The last brochure produced by the Association substituted the Interstate 40 shield on the front for a US 66 shield that had graced the cover for nearly three decades. Gladys said that was one of the hardest things she and Jack ever did.

“That really did hurt, to put that 40 up there were 66 had always been.”

Actually, the association did win one battle over the interstate, and it was a big one.

“When the interstate system was planned they figured on bypassing all the towns and cities,” said Gladys. “They had planned to miss Clinton by around 10 miles. The National Highway 66 Association vigorously opposed this system and was instrumental in getting the policy reversed.”

Although the interstate basically wiped out his highway, there was no room for bitterness in Jack Cutberth.

“He was disappointed in not getting it named Interstate 66, " said Gladys. “But bitter? No, no he wasn't.”

In fact, she said he always worked closely with the state highway departments and even helped the Oklahoma Department of Transportation win over one of the final holdouts so I-40 could be built west of Clinton.

“One farmer wouldn't give up his ground,” said Gladys. “They finally called Jack up and said, 'We want you to see Mr. So-and-So. We can't do a thing with him.' Jack knew the man, and he just sat down with him like he was his next-door farmer buddy. The next thing you know, Jack had him signed up.”

That was the way her husband always did business, said Gladys.

“Jack took things in stride, and an easy manner,” she said. :The first thing you'd know, he'd have them won over. In the 55 years we were married, I never saw him angry and explode like other men.”

With her red hair, she said it was easier for her to get her dander up. Especially when their highway was involved.

Picking up a picture she'd taken of the 39th Street bridge, built in 1919 on what would become US 66 across the North Canadian River west of Bethany, she said, “I love that old bridge. When they were talking about destroying it, I thought I'd go over there and be red-headed again. I adore that old bridge.”

Asked what her husband would have thought about the Oklahoma Route 66 Museum opening in Clinton the weekend of the interview, Gladys didn't hesitate.

“I think he'd be very pleased,” she said. “I think he would thoroughly enjoy the museum because that represents his life's work, and when it comes down to it, there's not very many people who have their life’s work displayed in a wonderful new museum.”

She showed her support by donating virtually her entire collection of memorabilia to the museum, saving only a few items for herself.

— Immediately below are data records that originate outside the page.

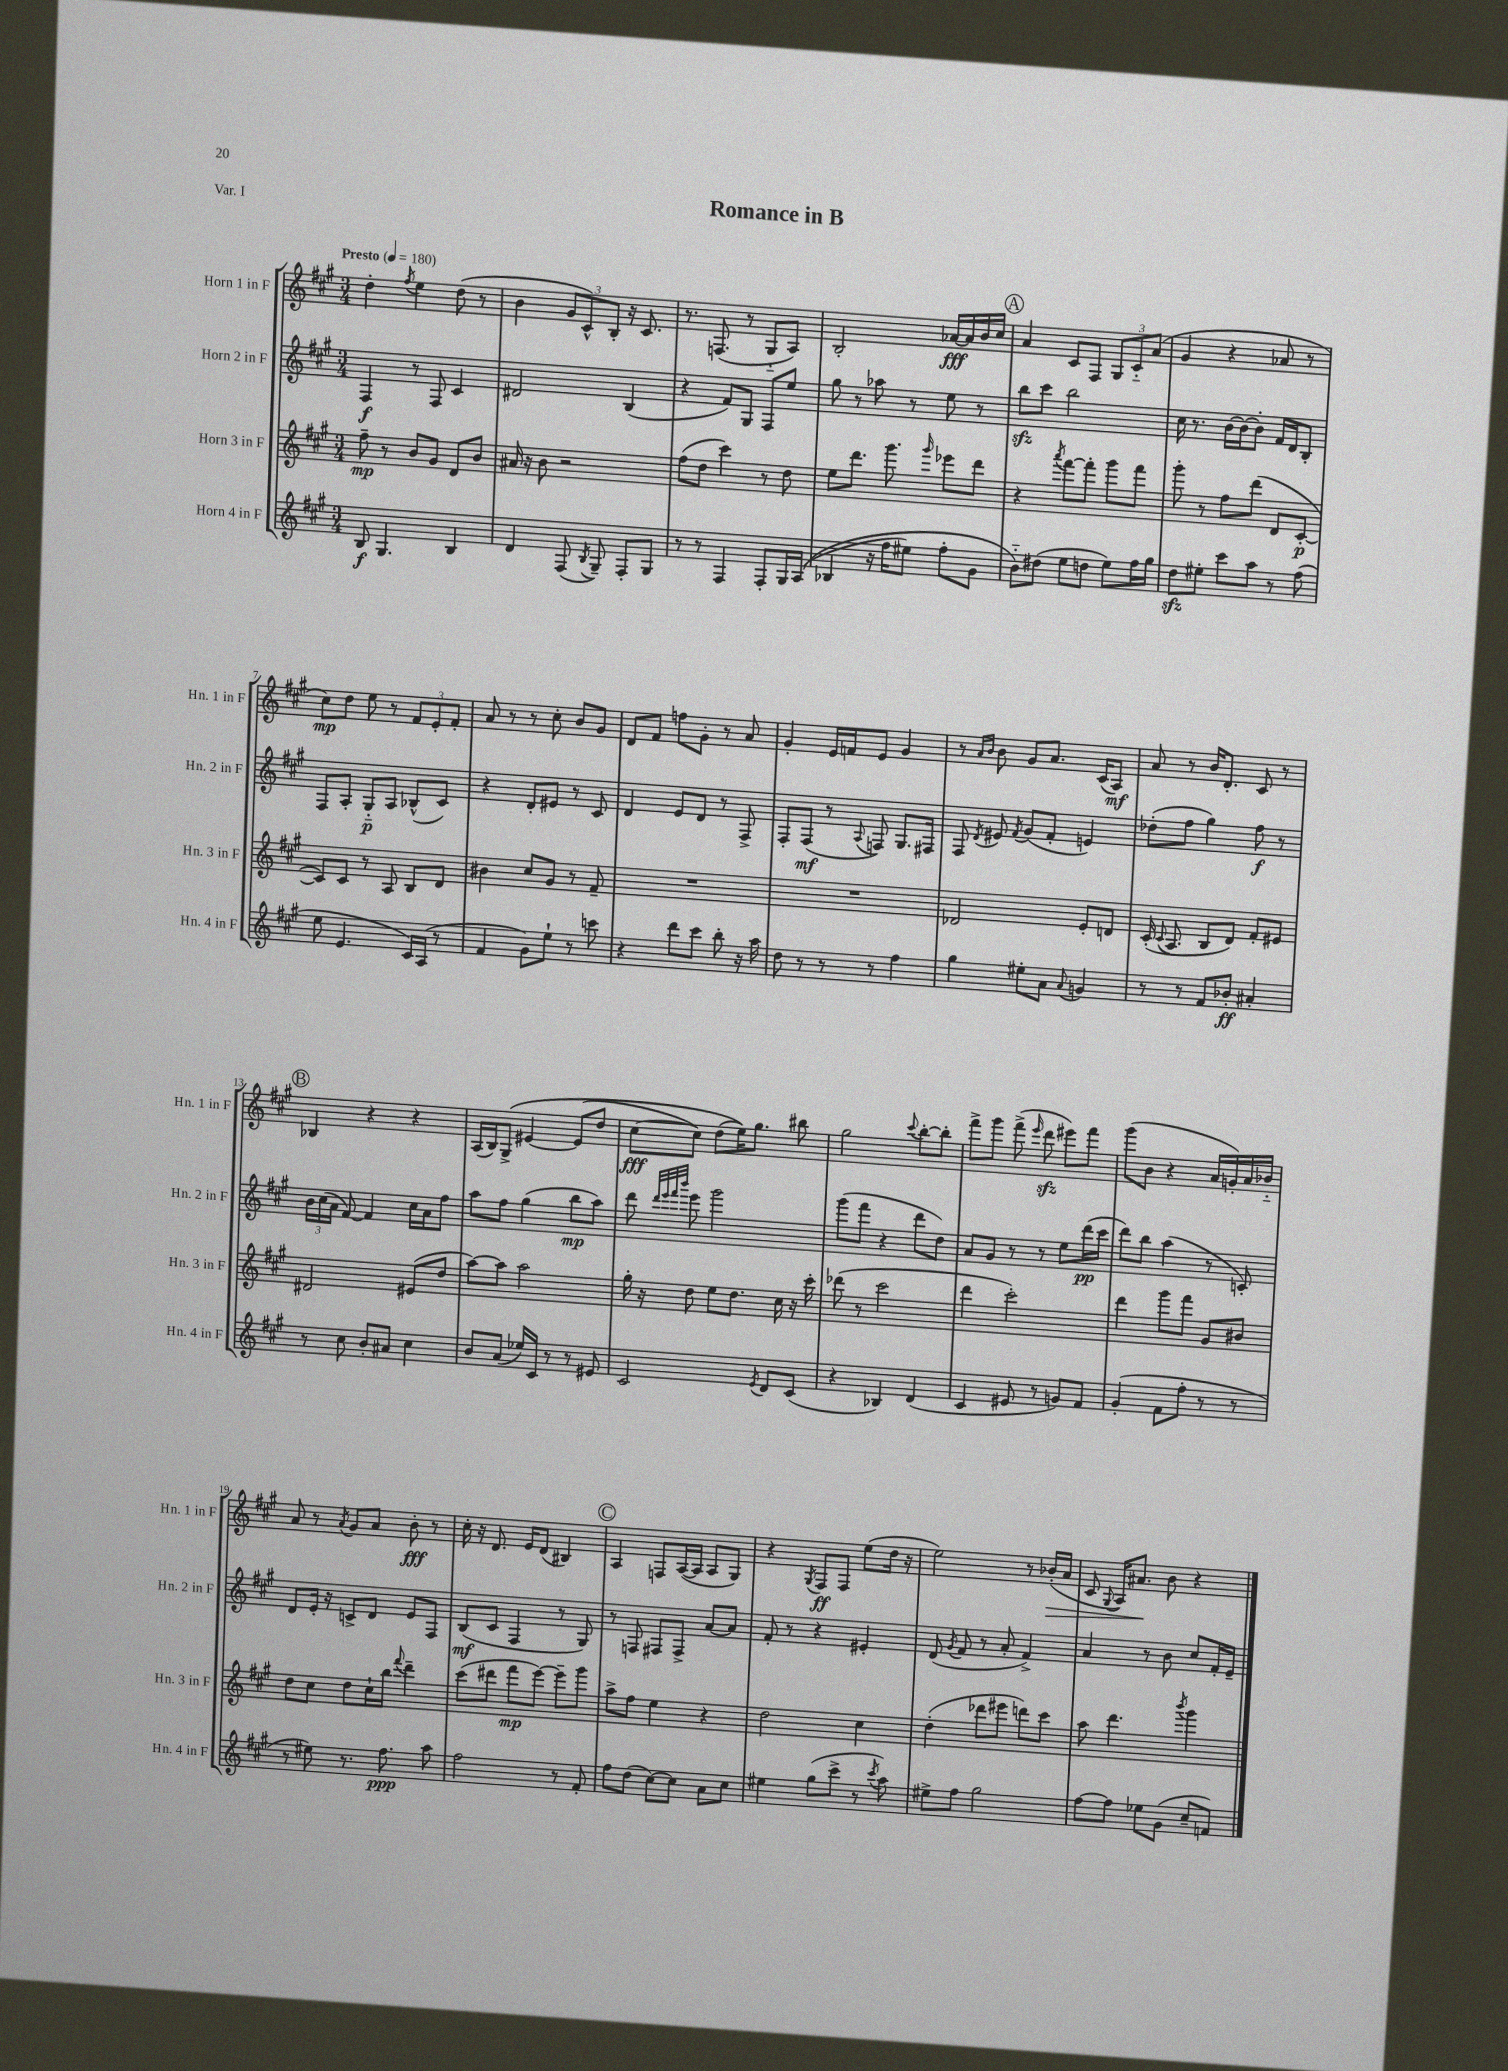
\header { title = "Romance in B" piece = "Var. I" }
<<
\new StaffGroup <<
\new Staff = "s0" \with { instrumentName = "Horn 1 in F" shortInstrumentName = "Hn. 1 in F" } {
    \clef treble \key a \major \numericTimeSignature \time 3/4 \tempo "Presto" 4 = 180
    \autoBeamOff d''4-. \acciaccatura { fis''8 } e''4 d''8( r8 |
    b'4 \tuplet 3/2 { gis'8[ cis'8-^) b8]-. } r16 cis'8. |
    r8. f8.( r8 gis8[-_ a8]) |
    b2-. aes'16[~\fff aes'16 b'16 cis''16] |
    \mark \markup { \circle "A" } a'4 cis'8[ fis8] \tuplet 3/2 { gis8[ cis'8-_ a'8]( } |
    gis'4 r4 aes'8 r8 |
    cis''8[\mp) d''8] e''8 r8 \tuplet 3/2 { fis'8[ e'8-. fis'8]-. } |
    a'8 r8 r8 cis''8-. b'8[ gis'8] |
    d'8[ fis'8] f''8[ gis'8]-. r8 a'8 |
    gis'4-. e'16[ f'16 e'8] gis'4 |
    r8 \grace { a'16[ b'16] } b'8 gis'8[ a'8.] cis'16[( a8]\mf) |
    a'8 r8 b'16[ d'8.]-. cis'8 r8 |
    \mark \markup { \circle "B" } bes4 r4 r4 |
    a16[( b16) gis8]->\( eis'4~ eis'8[( d''8] |
    cis''8[~\fff cis''8]) d''8[( e''16)\) gis''8.] bis''8 |
    gis''2 \appoggiatura { cis'''8 } b''8[~-. b''8]-. |
    fis'''8[-> gis'''8] fis'''8->( \grace { e'''16 } d'''8\sfz eis'''8[) fis'''8] |
    gis'''8[( b'8] r4 a'16[ g'16-.) a'16 bes'16]-_ |
    a'8 r8 \acciaccatura { a'8 } gis'8[ a'8] b'8-.\fff r8 |
    cis''16-. r16 d'8. e'16[ d'8]( bis4) |
    \mark \markup { \circle "C" } a4 f8[ a16~( a16] a8[ gis8]) |
    r4 \acciaccatura { gis8 } fis8[\ff fis8] e''8[( d''16] r16 |
    e''2) r8 bes'16[-.\>( a'16] |
    cis'8 \appoggiatura { gis8 } a16[) ais'8.]\! b'8 r4 \bar "|." |
}
\new Staff = "s1" \with { instrumentName = "Horn 2 in F" shortInstrumentName = "Hn. 2 in F" } {
    \clef treble \key a \major \numericTimeSignature \time 3/4
    \autoBeamOff fis4\f r8 fis8 cis'4 |
    dis'2 b4( |
    r4 fis'8[) gis8] fis8[ e''8] |
    gis''8 r8 aes''8 r8 e''8 r8 |
    \mark \markup { \circle "A" } b''8[\sfz cis'''8] b''2 |
    cis''16 r8. b'16[~ b'16~ b'8]-. fis'16[ d'16 b8]-. |
    fis8[ a8]-. gis8[-_\p a8] bes8[-^( cis'8]) |
    r4 d'8[-. eis'8] r8 cis'8 |
    d'4 e'8[ d'8] r8 fis8-> |
    fis8[-. fis8]\mf( r8 \appoggiatura { a8 } f8) gis8.[ fis16] |
    fis8 \acciaccatura { d'8 } eis'8 \acciaccatura { fis'8 } gis'8[( fis'8]-. e'4) |
    des''8[-.( fis''8] gis''4) fis''8\f r8 |
    \mark \markup { \circle "B" } \tuplet 3/2 { b'16[ cis''16( a'16] } fis'8~) fis'4 cis''16[ a'16 fis''8] |
    a''8[ fis''8] gis''4( b''8[\mp a''8]) |
    d'''8 \grace { d'''32[ e'''32 fis'''32 b'''32] } e'''8 gis'''2 |
    gis'''8[( fis'''8] r4 d'''8[ d''8]) |
    a'8[ gis'8] r8 r8 e''8[ d'''16\pp( cis'''16] |
    d'''8[) b''8] a''4( r8 c'8-.) |
    d'8[ e'16]-. r16 c'8[-> d'8] e'8[ fis8] |
    b8[\mf( cis'8] fis4 r8 gis8) |
    \mark \markup { \circle "C" } r8 f8 fis8[ fis8]-> a'8[~ a'8] |
    fis'8-. r8 r4 eis'4-. |
    d'8( \acciaccatura { gis'8 } fis'8 r8 a'8-. fis'4->) |
    a'4 r8 b'8 cis''8[ fis'16-. e'16]-- \bar "|." |
}
\new Staff = "s2" \with { instrumentName = "Horn 3 in F" shortInstrumentName = "Hn. 3 in F" } {
    \clef treble \key a \major \numericTimeSignature \time 3/4
    \autoBeamOff fis''8--\mp r8 b'8[ gis'8] d'8[ b'8] |
    ais'16 r16 b'8 r2 |
    fis''8[( d''8] cis'''4) r8 d''8 |
    e''8[ d'''8.] gis'''8. \grace { gis'''16 } ees'''8[ d'''8] |
    \mark \markup { \circle "A" } r4 \acciaccatura { a'''8 } fis'''8[~ fis'''8]-. gis'''8[ fis'''8] |
    gis'''8-. r8 fis''8[ d'''8]( d'8[ cis'8]~-.\p |
    cis'8[) cis'8] r8 a8 b8[ d'8] |
    bis'4 cis''8[ gis'8] r8 fis'8-- |
    R2. |
    R2. |
    des'2 e'8[-. d'8] |
    cis'16-.( \appoggiatura { cis'8 } a8. b8[ d'8]) fis'8[-. eis'8] |
    \mark \markup { \circle "B" } dis'2 eis'8[( d''8] |
    a''8[~) a''8] a''2 |
    gis''16-. r16 d''8 e''8[ d''8.] cis''16 r16 cis'''16-. |
    des'''8( r8 cis'''2 |
    d'''4 cis'''2-.) |
    d'''4 gis'''8[ fis'''8] gis'8[ bis'8] |
    d''8[ cis''8] d''8[ cis''16-! b''16] \appoggiatura { fis'''8 } d'''4-- |
    cis'''8[( dis'''8] fis'''8[\mp e'''8]~) e'''8[-- gis'''8] |
    \mark \markup { \circle "C" } a''8[-> fis''8] e''4 r4 |
    d''2 cis''4 |
    d''4-.( des'''8[ eis'''8] d'''8[) cis'''8] |
    a''8 d'''4. \acciaccatura { b'''8 } gis'''4 \bar "|." |
}
\new Staff = "s3" \with { instrumentName = "Horn 4 in F" shortInstrumentName = "Hn. 4 in F" } {
    \clef treble \key a \major \numericTimeSignature \time 3/4
    \autoBeamOff b8\f gis4. b4 |
    d'4 fis8( \acciaccatura { b8 } gis8--) fis8[-. gis8] |
    r8 r8 fis4 fis8[-. gis16 a16](\( |
    bes4 r16 fis''16[ eis''8]) fis''8[-. gis'8] |
    \mark \markup { \circle "A" } b'8[-_\) dis''8]( e''8[ d''8] e''8[) fis''16 gis''16] |
    d''8[\sfz eis''8]-. cis'''8[ a''8] r8 fis''8( |
    e''8 e'4. cis'16[) a16]( r8 |
    fis'4 gis'8[) e''8]-! r8 c'''8 |
    r4 d'''8[ cis'''8] b''8-. r16 a''16 |
    d''8 r8 r8 r8 fis''4 |
    gis''4 eis''8[-. a'8] \appoggiatura { a'8 } g'4 |
    r8 r8 fis'8[ bes'8]-.\ff ais'4-. |
    \mark \markup { \circle "B" } r8 cis''8 b'8[-. ais'8] cis''4 |
    b'8[ a'8]( ees''16[) cis'16] r8 r8 eis'8 |
    cis'2 \acciaccatura { e'8 } d'8[ cis'8]( |
    r4 bes4) d'4( |
    cis'4 eis'8 r8 g'8[) fis'8] |
    gis'4-.( fis'8[ fis''8]-. r8 r8 |
    r8 eis''8) r8. fis''8.\ppp a''8 |
    fis''2 r8 fis'8-. |
    \mark \markup { \circle "C" } fis''8[ d''8]( cis''8[~) cis''8] a'8[ cis''8] |
    eis''4 gis''8[( cis'''8]-> r8 \acciaccatura { cis'''8 } a''8) |
    eis''8[-> fis''8] gis''2 |
    fis''8[~ fis''8] ees''8[ gis'8]( cis''8[-- f'8]) \bar "|." |
}
>>
>>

Her only stipulations were that the memorabilia be kept locally and returned to her or her family if the facility ever ceases to be Oklahoma's official Route 66 Museum.

The Friends of the Museum, a local support group, reciprocated by presenting her membership Number 1 in their organization. They figured that was the next best thing to Number 66, which will never be issued.

Gladys Cutberth in 1992; photo from the Oklahoma Historical Society. Both Jack and Gladys Cutberth are members of the Oklahoma Route 66 Hall of Fame and have plaques on display at the Oklahoma Route 66 Museum in Clinton.